## Extracted page text data

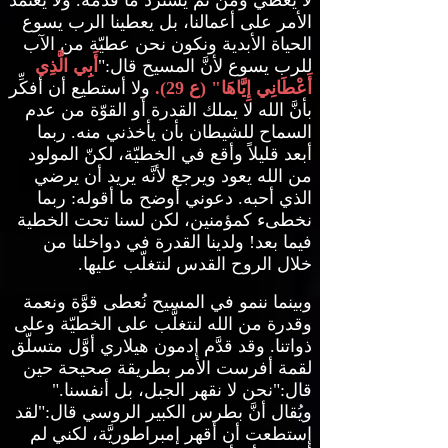
لا يعطي ومن ثمّ يسترد ما قدَّمه
.
ولا يعتمد
الأمر على أعمالنا، بل يعطينا الرب يسوع
الحياة الأبدية ونكون نحن عطيّة من الآب
للرب يسوع لأنَّ المسيح قال
:"
أَبِي الَّذِي
أَعْطَانِي إِيَّاهَا
" (
ع
29).
ولا أستطيع أن أفكِّر
بأنَّ الله لا يملك القدرة أو القوّة من عدم
السماح للشيطان بأن يأخذني منه
.
ربما
أبعد قليلاً وأقع في الخطيّة، لكنّ المولود
من الله يعود ويرجع لأنَّه يريد أن يرضي
الذي أحبه
.
دعوني أوضح ما أقوله
:
ربما
نخطىء كمؤمنين، لكن لسنا تحت الخطية
فيما بعد
!
ولدينا القدرة في دواخلنا من
خلال الروح القدس لنتغلّب عليها
.
وبينما ننمو في المسيح نُعطى قوَّة ونعمة
وقدرة من الله لنتغلَّب على الخطيّة وعلى
ذواتنا
.
وقد قدَّم إدمون هيلاري أوَّل متسلّق
لقمة أفرست الأمر بطريقة صحيحة حين
قال
:"
نحن لا نقهر الجبل، بل أنفسنا
."
ويُقال أنَّ بطرس الكبير الروسي قال
:"
لقد
إستطعت أن أقهر إمبراطوريَّة، لكني لم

## Work to be completed
All lines above with "القدرة" in them should be returned.

## Response to the task
بأنَّ الله لا يملك القدرة أو القوّة من عدم
ولدينا القدرة في دواخلنا من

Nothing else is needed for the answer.